Y ya estaba. Once cuerpos extraídos y extendidos en el brezo, once pares de placas de identificación y ninguna de ellas de su hijo. Se suponía que habían muerto quince hombres, quizá a Steven y los otros tres desaparecidos los habían enterrado en otra parte, o incinerado, o…

¿Por qué dejar las placas? ¿Demasiado peligroso? ¿Demasiado riesgo de infección?

Pero abajo, en el pozo, había más. Detrás del cuerpo que no pudo mover vio el brillo de más huesos. Metió la mano debajo y tocó algo frío y pesado. Le dio otro tirón al cuerpo y oyó el tintineo de metal contra metal. Tiró con más fuerza y otro cuerpo se deslizó entre el barro, también sin cabeza y tan deformado como el primero. El cráneo (que quedó atrás) también tenía un agujero de bala tras una oreja.

No estoy viendo esto, pensó,

llevo no sé cuánto tiempo desenterrando putos cadáveres y ahora me está afectando, hace calor, Jo está preocupada, estoy llorando y las lágrimas lo están distorsionando todo. ¡No estoy viendo esto!

El muerto se deslizó hacia él cuando tiró, conectado al primer cuerpo decapitado por una gruesa cadena de metal, y después otro cadáver más pequeño lo siguió. Tom se levantó y se retiró un poco, sin darse cuenta del todo de que todavía sujetaba las piernas momificadas del primer cuerpo. Se llevó los muertos con él, dos adultos sin cabeza y lo que solo podía ser un niño, también sin cabeza, el cráneo perdido en algún lugar de ese hoyo maloliente.

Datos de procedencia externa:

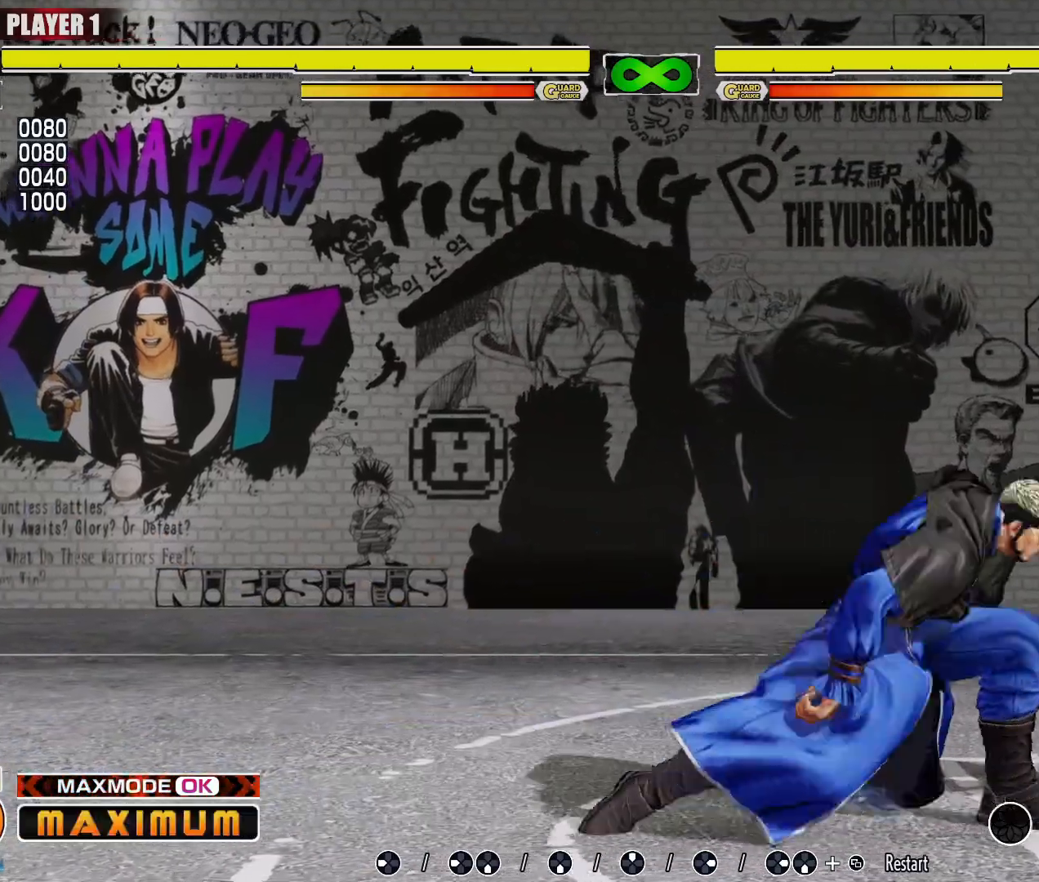
{"buttons": [], "events": []}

Estaba a punto de soltar las piernas, apartarse y echar a correr, cuando vio que la cadena envolvía otro fardo, otro cadáver. Ese parecía tener todavía la cabeza. Tiró otra vez y el cuerpo se soltó del suelo, húmedo y mugriento, pero era obvio que entero todavía. Estaba encadenado a los tres cadáveres decapitados, el metal le rodeaba el pecho y las axilas y le pasaba entre las piernas, enmarañado a conciencia, y Tom se preguntó por qué alguien querría enterrar así a una persona muerta.

Tom vaciló solo un segundo antes de bajar poco a poco al pozo de nuevo. Esos cuerpos estaban más enteros que cualquiera de los otros que había sacado, momificados en lugar de podridos, quizá porque habían estado enterrados a más profundidad en el suelo de turba. El primer cráneo se lo quedó mirando cuando estiró las manos por encima de los dos cuerpos adultos, cogió el esqueleto del niño decapitado y lo atrajo hacia sí. Estaba llorando y gimiendo, y se oía un extraño lamento que le costó muchos segundos identificar como algo que en realidad procedía de él. El niño era ligero como una almohada, su cuerpo parecía estar entero, pero al mismo tiempo seco y marchito. Lo único que le daba peso era la cadena. Tom colocó el cadáver con suavidad entre los adultos decapitados, agarró la cadena y tiró. La levantó, gruñendo por el esfuerzo, las lágrimas y el sudor le desdibujaban la visión mientras intentaba distinguir qué le pasaba a la cabeza de aquello, por qué tenía aquella forma, por qué se giraba…

Y fue entonces cuando el pequeño cadáver estiró la mano y cogió el brazo de Tom.